● READING PASSAGE:
As I finished my first performance of Etta James’s “At Last”, I felt I had truly given it my all and was proud of my performance. Turns out, the judges liked it too, and I won my first Star of The Day. I was happy that I’d achieved my goal of winning one star, but I didn’t have time to celebrate. I was off to preparing for my next performance of Bonnie Raitt’s, “Something to Talk About” where I’d shown the judges a different side of me, the fun, upbeat, edgy side, the side that won me my second Star of The Day. For my third performance, I was up against Donna-Lee DePrille, who truthfully, I was intimidated by. I had seen Donna perform prior to Community Auditions, and I knew she was great. After I heard her performance of “Piece of my Heart” and heard that she got three solid 10’s for scores, I thought to myself “well…today’s been fun, at least I’ll go home with 2 stars…” but as I walked on stage, it hit me, I didn’t WANT to be done yet and as I performed Dusty Springfield’s “Son of a Preacher Man”, I knew I couldn’t give up now. And I didn’t. I landed myself three perfect tens, and a third star, with that performance.
Now here’s where things got nerve wracking. I was going into hair and makeup, when I realized the band and I didn’t have anymore songs prepared. I had no idea what I was going to, until band member Mitch Chakour, asked me if I knew the Bonnie Raitt classic, “I Can’t Make You Love Me.” I did know the song; I just wasn’t prepared for it. So, unsure of the structure of the song, I performed it, my own way. And I won my fourth star. This meant I was going to the finals at The MGM Grand.
The next month or so before the finals was the longest month of my life. I made list, after list, after list, of what songs I wanted to prepare for the show. I downloaded, analyzed and learned tons of new songs, before coming to the conclusion, 4 days before the show that I was going to perform “Son of a Preacher Man” again. The judges loved that performance, and I had the most fun doing it, so why not give it another shot? (I want to credit my mom for this advice, again…thanks ma!) The day before the shoot, I did a live interview on Good Morning Connecticut, and did an interview with a local newspaper. I spent the rest of that day at home in the mirror, yes, I’ll admit, using a hairbrush as a mic, practicing my song, resting and picking out the perfect outfits to wear (shoes, not being an issue…because who wears shoes on stage? That’s just weird…) and remembering not to be nervous, and just to have fun. I’d made it that far, and was already very content with what I’d accomplished.

● WHAT YOU NEED TO DO:
1. From the singing competition account, retype the passage starting with "Now here’s where" and going on through "The MGM Grand.".
2. Name every song title mentioned in the singing competition account.

● INFORMATION SUPPLIED:
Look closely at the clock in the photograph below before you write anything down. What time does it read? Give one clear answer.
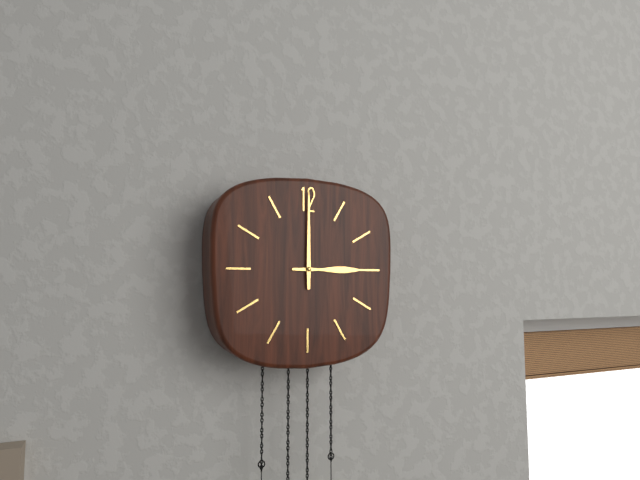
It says 3:00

● ANSWERS PER TASK:
1.
Now here’s where things got nerve wracking. I was going into hair and makeup, when I realized the band and I didn’t have anymore songs prepared. I had no idea what I was going to, until band member Mitch Chakour, asked me if I knew the Bonnie Raitt classic, “I Can’t Make You Love Me.” I did know the song; I just wasn’t prepared for it. So, unsure of the structure of the song, I performed it, my own way. And I won my fourth star. This meant I was going to the finals at The MGM Grand.

2.
- "At Last"
- "Something to Talk About"
- "Piece of my Heart"
- "Son of a Preacher Man"
- "I Can't Make You Love Me"